SHARP‘S PERSONAL CP/M 2.2 on the MZ-800 ( and MZ-700 )

This System includes features which are not found in earlier versions of CP/M 2.2. The BIOS / BDOS / CCP is in a file called PCPM.SYS; this may be anywhere on the disk, but it MUST be first in the directory ( though it is normally hidden ). PCP/M offers the option at two screen control standards, ANSI ( default ), and VT-52.

Standard CP/M files are ASM, DDT, DUMP.ASM, ED, LOAD, PIP, STAT, SUBMIT, SYSGEN ( as COPYSYS ) and XSUB; notable omissions from this list are MOVCPM and DUMP.COM. Special files include BACKUP ( under the name COPYDISK ), DEL, DISKDEF, DISKEDIT, EJECT, FILES, FORMAT, SETUP, TIME AND VCCP.

ALL the above files are covered in the 1-volume Sharp / D.R. MZ-800 PCP/M Manual ( 370pp. approx ). New features include:

DISKDEF a cursor-driven program for setting drive B: to read various CP/M disks ( MZ-800 / 80B / 3500 / 5500, 1D / 2DIBMPC )
DISKEDIT a user-friendly direct sector-editing program, which can work in file or sector mode.
FORMAT formats a disk and THEN copies over the hidden boot-up code and PCPM.SYS. To format anly, use FORMAT/N.
SETUP another cursor-driven program, for setting up various parameters in the PCP/M system. These include the name of the auto-execute file, screen colours, CP/M device assignment ( including FD drives ), floppy-disk settings ( read after write, stepping rate ), key click on / off, MSB mask, printer ( Sharp / ASCII, CR / LF ), RS-232 settings, and definable key settings ( function keys, and others ).
VCCP ( Visual CCP ) is an optional extra CCP, which can be used as the ‘auto-execute‘ file. lt shows a 2-window screen; one is a directory of the default disk; the other is a list of commands, selectable by moving the cursor.
N.B. VCCP.COM DOES NOT LIKE VT-52 SCREEN MODE !!!

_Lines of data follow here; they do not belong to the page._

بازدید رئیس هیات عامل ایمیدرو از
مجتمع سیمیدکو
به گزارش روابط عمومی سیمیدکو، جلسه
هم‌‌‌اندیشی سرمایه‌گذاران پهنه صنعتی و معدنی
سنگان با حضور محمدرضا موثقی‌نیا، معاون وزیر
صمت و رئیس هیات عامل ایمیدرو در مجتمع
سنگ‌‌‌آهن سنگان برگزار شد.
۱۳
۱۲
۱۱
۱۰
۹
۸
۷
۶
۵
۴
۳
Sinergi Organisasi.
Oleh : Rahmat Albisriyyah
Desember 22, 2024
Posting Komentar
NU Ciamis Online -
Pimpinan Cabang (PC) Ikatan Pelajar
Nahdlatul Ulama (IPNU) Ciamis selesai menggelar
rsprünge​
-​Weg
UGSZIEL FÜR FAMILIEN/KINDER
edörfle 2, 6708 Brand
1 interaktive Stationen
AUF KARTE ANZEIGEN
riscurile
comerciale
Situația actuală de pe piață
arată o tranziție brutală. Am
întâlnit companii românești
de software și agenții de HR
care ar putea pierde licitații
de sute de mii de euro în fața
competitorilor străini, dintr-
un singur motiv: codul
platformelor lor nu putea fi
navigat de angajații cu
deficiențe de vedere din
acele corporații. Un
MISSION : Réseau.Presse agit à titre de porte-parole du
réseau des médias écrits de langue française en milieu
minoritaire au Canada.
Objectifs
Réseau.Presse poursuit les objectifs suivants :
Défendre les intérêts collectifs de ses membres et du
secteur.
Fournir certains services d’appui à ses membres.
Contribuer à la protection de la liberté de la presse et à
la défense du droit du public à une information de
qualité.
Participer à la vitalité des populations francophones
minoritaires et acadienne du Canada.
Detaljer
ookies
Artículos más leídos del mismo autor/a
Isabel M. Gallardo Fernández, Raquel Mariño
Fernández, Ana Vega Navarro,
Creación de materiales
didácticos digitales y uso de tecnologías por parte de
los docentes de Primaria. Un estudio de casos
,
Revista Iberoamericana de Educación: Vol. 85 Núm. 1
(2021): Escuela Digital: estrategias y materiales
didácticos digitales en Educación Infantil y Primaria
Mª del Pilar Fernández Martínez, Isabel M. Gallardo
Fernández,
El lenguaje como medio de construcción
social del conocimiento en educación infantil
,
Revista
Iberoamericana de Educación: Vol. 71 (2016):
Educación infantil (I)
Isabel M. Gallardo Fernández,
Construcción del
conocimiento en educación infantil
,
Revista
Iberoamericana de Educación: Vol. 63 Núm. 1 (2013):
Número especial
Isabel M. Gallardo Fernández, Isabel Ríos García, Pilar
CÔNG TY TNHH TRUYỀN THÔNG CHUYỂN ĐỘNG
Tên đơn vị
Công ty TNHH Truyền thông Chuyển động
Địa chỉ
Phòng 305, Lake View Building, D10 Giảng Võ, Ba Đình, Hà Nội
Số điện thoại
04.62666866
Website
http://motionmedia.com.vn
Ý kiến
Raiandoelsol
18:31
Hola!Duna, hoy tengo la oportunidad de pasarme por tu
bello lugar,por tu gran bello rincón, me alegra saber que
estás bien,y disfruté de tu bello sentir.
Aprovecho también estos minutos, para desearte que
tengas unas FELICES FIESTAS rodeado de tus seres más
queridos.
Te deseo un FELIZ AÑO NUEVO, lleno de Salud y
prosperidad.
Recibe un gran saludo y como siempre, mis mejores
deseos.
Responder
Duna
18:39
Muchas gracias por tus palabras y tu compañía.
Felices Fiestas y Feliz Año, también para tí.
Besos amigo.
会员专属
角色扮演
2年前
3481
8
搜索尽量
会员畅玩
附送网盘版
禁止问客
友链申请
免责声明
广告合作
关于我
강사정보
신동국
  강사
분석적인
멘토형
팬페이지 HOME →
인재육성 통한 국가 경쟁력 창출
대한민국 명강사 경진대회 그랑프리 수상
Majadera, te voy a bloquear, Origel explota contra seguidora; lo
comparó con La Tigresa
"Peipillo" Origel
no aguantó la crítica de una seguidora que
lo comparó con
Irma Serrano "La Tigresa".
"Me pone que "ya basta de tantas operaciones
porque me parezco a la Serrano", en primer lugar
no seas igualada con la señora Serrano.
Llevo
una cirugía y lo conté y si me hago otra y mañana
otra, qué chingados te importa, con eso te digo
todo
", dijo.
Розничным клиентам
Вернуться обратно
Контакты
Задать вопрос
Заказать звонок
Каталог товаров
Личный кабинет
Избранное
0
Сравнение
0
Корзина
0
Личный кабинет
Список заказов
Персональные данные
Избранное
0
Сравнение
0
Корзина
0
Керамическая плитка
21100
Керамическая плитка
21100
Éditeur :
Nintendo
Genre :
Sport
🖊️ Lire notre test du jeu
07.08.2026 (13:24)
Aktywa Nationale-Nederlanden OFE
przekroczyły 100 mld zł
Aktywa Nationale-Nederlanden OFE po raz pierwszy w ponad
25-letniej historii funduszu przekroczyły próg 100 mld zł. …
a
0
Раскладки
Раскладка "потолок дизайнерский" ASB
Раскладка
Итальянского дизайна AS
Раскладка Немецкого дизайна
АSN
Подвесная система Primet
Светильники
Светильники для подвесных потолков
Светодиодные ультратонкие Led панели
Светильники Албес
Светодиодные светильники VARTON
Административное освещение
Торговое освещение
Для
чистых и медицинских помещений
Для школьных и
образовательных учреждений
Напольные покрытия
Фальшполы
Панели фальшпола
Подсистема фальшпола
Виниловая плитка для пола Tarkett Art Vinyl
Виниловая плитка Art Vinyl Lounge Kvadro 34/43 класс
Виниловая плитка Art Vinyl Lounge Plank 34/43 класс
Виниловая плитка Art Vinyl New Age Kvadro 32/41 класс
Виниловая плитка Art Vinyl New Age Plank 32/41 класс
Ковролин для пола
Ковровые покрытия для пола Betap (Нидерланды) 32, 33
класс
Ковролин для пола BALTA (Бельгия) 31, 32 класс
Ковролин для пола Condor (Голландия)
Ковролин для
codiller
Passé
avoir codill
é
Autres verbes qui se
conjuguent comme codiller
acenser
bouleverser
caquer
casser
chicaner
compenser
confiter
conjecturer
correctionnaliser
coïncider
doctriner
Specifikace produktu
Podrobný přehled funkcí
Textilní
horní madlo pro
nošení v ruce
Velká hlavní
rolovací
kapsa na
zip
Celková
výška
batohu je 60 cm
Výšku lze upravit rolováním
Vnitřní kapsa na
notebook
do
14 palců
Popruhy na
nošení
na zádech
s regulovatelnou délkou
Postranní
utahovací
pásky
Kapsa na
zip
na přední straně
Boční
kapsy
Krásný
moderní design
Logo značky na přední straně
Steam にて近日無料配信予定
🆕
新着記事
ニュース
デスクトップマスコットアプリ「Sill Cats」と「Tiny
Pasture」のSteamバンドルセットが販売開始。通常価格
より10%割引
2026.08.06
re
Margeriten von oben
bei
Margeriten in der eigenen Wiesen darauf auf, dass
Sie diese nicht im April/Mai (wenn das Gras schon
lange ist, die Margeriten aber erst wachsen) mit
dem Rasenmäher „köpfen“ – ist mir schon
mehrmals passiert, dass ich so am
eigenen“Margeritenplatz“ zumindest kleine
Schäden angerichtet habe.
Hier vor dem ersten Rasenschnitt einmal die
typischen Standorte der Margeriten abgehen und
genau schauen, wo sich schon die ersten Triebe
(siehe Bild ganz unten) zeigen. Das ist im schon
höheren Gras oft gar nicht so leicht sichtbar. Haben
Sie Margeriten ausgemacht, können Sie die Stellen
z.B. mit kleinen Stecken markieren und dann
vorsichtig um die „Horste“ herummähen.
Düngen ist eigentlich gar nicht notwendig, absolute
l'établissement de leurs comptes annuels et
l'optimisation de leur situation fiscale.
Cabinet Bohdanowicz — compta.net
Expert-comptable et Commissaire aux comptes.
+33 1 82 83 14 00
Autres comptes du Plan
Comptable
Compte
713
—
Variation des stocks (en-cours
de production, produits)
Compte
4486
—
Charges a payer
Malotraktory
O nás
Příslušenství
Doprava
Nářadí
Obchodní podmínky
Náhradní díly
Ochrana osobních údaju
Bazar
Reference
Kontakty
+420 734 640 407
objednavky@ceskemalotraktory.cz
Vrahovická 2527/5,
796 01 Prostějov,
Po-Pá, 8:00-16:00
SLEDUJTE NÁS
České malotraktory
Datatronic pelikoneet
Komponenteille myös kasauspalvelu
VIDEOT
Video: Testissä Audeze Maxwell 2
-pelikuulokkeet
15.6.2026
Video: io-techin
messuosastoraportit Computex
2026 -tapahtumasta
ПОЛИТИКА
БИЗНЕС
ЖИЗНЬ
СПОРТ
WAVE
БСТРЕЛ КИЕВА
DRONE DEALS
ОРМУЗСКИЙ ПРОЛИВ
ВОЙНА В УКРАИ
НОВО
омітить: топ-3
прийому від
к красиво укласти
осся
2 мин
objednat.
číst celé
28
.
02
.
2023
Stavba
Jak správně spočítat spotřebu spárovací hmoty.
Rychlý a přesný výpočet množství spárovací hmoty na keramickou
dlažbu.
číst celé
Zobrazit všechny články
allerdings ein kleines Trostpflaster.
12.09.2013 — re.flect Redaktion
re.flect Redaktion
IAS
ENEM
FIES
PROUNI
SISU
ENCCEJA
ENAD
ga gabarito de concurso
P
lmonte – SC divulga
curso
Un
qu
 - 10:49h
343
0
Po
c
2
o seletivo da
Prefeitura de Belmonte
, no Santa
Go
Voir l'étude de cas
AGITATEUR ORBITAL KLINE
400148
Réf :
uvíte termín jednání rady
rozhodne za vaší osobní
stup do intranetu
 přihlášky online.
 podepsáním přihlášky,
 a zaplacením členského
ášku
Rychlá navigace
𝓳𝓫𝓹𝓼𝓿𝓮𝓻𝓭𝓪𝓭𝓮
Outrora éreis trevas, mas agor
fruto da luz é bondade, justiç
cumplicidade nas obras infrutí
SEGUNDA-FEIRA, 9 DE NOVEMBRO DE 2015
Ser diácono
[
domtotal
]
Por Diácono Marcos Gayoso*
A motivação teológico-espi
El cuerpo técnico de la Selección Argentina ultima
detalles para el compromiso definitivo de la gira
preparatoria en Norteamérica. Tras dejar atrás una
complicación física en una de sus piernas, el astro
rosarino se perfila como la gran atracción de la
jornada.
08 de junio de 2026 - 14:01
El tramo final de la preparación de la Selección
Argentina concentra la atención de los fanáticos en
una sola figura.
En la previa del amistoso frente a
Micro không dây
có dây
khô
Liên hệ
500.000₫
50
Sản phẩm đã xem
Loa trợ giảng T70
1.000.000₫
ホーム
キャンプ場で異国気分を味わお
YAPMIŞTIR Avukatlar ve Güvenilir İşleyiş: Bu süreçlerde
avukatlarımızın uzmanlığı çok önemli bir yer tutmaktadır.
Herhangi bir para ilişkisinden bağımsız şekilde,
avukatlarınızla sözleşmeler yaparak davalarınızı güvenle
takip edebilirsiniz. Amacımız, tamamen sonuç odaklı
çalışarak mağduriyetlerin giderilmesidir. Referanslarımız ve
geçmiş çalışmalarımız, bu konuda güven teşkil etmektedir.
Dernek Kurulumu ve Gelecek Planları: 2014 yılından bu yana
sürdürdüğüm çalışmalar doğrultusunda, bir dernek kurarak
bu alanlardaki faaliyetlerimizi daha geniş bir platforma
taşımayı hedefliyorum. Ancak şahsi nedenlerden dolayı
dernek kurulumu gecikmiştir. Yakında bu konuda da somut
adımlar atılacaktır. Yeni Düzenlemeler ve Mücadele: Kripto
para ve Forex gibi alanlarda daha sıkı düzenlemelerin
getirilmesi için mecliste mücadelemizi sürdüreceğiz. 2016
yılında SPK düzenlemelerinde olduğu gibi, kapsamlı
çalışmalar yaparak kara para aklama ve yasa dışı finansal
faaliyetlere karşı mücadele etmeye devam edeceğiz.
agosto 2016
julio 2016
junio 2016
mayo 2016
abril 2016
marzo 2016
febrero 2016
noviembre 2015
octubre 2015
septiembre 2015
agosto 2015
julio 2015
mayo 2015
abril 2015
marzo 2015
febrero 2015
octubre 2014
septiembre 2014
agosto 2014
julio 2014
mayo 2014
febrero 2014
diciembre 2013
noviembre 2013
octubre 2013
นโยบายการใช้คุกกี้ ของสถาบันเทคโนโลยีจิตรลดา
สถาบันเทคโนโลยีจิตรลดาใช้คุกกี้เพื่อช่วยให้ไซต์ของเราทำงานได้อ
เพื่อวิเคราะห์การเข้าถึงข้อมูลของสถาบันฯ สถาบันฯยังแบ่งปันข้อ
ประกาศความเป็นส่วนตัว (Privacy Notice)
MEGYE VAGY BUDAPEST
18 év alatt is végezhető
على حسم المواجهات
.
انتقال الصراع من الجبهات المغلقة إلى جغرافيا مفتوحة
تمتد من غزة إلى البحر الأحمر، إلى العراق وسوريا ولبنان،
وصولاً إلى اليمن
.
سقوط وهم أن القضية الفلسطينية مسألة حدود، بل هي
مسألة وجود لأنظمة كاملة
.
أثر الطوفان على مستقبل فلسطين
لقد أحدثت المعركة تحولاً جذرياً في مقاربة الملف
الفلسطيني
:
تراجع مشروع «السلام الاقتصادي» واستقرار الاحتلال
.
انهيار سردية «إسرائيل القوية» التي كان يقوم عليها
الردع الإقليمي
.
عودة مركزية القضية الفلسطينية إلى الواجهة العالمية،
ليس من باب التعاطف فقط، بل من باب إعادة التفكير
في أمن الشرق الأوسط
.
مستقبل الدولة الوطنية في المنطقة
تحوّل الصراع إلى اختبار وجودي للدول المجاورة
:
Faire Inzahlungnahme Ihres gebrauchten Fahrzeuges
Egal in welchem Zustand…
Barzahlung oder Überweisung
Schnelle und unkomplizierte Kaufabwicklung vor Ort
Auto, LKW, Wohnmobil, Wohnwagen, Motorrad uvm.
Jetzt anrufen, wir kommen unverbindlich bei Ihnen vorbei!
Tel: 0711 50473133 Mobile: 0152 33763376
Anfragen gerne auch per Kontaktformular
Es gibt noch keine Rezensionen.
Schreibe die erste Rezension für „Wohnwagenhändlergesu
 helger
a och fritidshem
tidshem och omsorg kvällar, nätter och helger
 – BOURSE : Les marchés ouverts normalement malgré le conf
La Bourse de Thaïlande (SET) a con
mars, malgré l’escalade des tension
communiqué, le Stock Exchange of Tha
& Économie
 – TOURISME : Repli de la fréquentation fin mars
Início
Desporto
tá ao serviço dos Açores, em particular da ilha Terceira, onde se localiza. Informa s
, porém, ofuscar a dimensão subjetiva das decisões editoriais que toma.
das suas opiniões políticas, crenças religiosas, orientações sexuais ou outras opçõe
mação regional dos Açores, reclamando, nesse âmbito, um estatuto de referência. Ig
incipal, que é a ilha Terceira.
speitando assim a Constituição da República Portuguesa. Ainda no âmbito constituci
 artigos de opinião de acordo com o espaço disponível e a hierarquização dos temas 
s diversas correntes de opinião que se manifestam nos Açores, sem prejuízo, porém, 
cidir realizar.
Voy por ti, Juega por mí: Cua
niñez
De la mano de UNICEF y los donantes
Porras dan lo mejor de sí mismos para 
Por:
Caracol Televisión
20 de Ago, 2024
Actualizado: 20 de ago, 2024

Status line ( bottom ) shows FN key settings, ‘TIME‘, and SML/CAPS.

All in all, MZ-800 PCP/M, in combination with the MZ-800 itself, with its built-in 80-column screen option and switchable printer protocol, makes a nice system ( pity Sharp didn‘t put these things on earlier MZ- machines ! ). And now, thanks to Robin Hill and John Edwards, an MZ-700 version of PCP/M ( Version 2 ) is now available, in 40 and 80-column versions ( details elsewhere in this issue ).

The above should help you sort out CP/M, and its documentation, on any Sharp machine you may acquire. lt is worth the effort, as CP/M offers a wide range of applications software which is quite good even by today‘s high standards e.g. WORDSTAR 3, SUPERCALC 2, DBASE 2.4 and, dare I say it‚ PEACHTEXT on all the above machines. And expert programmers can use DISX, DISCMOD and ZENASM. So go out and enjoy CP/M – but remember, if you have an MZ-80K, an MZ-80A or an MZ-700, it must be modified for 80 columns. No problem on the MZ-80A or MZ-700, but tricky on the MZ-80K ( talk to John Edwards ).